As I began to ask tough questions about my faith (Christianity), I discovered that they really all boiled down to one: is God good?
Everyone has all sorts of brilliant (to them) ways of answering this question. Everyone thinks they’re right. Everyone is so self-assured that their interpretation of Scripture is the only right one. But I have to say, my question isn’t one that you can answer for me.
Asking “is God good” is about a journey to the very beginning of my 30 year old faith and rooting out everything that doesn’t belong. It’s about wrestling with Scripture and tossing out the cute little devotional books. It’s about shredding the myths that I’ve intertwined with Christianity. It’s about peeling away the American Christian Evangelical front for Republican politics and finding the truth underneath (and the truth is, it’s complicated). It’s about sifting away everything that doesn’t matter as much as we think it does and finding what is left. For me, what is left is so beautiful and true and revolutionary.
God isn’t afraid of your questions.
People are afraid of your questions, so proceed with extreme caution. Share your heart very judiciously. Most of what I wrestle with you will never know about because I am exceedingly cautious. I advise you to do the same. Seek out wise people who will listen, give you space, pray for you, mourn with you, celebrate with you, and then not try to “fix” you.
At no time in the past have I ever felt such peace with my faith, such reverence for Scripture, and such love for Jesus.
For most of my life I was lost to a cultural Christianity that I thought was the real deal. I loved church life and worked really hard to be a good Christian. As it all crumbled away I realized how much of it was based on a social construct designed to keep me happy, good, and quiet. I played my part well, until I didn’t want to act any longer.
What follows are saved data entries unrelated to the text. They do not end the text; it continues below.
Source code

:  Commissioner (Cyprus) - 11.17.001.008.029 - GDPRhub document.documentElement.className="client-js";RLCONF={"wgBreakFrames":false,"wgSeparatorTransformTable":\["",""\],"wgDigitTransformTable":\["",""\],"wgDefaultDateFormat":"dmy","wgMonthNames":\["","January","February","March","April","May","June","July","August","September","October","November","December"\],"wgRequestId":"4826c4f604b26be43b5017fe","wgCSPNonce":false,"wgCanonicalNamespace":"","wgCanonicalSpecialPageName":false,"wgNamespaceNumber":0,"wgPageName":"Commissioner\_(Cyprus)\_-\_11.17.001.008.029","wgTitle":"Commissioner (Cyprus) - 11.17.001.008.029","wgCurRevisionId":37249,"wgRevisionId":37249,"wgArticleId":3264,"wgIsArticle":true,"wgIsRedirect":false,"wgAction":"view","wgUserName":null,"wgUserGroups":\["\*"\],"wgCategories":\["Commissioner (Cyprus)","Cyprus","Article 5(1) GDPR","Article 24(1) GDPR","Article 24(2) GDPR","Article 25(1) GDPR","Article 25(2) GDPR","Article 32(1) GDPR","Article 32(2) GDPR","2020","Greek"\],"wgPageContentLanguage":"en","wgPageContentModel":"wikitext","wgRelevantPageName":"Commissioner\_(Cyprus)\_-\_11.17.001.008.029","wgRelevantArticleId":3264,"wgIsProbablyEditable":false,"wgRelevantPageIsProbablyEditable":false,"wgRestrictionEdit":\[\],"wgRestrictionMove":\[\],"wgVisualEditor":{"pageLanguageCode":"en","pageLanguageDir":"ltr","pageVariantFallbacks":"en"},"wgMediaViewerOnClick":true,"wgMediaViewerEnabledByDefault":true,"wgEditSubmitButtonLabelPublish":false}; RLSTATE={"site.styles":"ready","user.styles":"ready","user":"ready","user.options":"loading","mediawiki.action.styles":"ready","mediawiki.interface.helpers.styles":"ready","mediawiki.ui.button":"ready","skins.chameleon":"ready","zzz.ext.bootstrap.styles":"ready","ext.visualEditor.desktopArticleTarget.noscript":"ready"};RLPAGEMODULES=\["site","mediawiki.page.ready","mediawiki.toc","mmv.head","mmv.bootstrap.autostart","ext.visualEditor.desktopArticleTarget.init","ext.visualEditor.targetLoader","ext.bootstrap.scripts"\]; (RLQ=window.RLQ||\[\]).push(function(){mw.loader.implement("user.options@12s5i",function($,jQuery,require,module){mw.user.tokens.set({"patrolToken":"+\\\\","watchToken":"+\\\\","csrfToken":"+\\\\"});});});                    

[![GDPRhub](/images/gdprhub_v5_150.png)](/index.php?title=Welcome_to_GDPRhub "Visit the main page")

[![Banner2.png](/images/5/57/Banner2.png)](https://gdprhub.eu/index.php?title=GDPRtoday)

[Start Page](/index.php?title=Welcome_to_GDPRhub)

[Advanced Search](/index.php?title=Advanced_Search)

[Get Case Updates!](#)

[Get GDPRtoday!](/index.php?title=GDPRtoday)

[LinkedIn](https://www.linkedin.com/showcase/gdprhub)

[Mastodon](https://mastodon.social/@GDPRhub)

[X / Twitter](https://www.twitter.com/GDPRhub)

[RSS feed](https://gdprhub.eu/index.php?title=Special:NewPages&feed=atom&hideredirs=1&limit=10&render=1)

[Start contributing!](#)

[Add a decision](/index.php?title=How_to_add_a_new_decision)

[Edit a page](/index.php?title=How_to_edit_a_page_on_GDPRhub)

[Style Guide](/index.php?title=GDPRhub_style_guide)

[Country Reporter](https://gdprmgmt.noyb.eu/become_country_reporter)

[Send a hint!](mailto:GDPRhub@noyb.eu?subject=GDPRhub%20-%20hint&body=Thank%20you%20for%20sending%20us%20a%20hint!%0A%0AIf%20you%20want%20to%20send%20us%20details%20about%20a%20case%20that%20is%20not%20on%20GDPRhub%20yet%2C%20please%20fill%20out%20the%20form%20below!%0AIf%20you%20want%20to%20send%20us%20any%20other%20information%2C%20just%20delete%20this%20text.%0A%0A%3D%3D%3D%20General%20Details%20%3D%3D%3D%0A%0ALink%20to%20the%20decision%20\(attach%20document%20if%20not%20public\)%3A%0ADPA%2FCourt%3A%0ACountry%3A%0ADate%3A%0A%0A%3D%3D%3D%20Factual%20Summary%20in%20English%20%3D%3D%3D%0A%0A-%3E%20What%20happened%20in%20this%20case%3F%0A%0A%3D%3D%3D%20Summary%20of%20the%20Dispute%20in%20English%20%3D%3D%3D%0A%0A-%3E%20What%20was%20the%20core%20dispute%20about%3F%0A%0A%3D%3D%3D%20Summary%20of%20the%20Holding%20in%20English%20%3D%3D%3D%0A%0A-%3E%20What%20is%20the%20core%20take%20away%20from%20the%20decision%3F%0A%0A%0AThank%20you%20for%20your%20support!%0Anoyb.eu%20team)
Once I realized that I don’t need to be afraid of God and that He isn’t afraid of my questions, I have experienced a new depth of faith and peace that I didn’t know I could have. It’s a rough, unpolished, hard-fought faith that I treasure.
Every day I hold on to the faith that God is good. Some days that’s the best I can do and I have complete peace that nothing more is needed.
NEW ME, NEW YOU
Nothing changes a person like losing someone you love. When that someone lived only for a short time inside your body, the loss is different. It just is different, but it still exists. It will always exist. A stone was dropped into the lake and its ripples will go on forever.
You don’t have to be so crazy as to talk about how you’re different in a public way, such as a blog post 🙂 But I would encourage you to think about how your life has been impacted in the months, years, and decades following your miscarriage. You may be surprised by how many precious little gifts you’ve found along the way.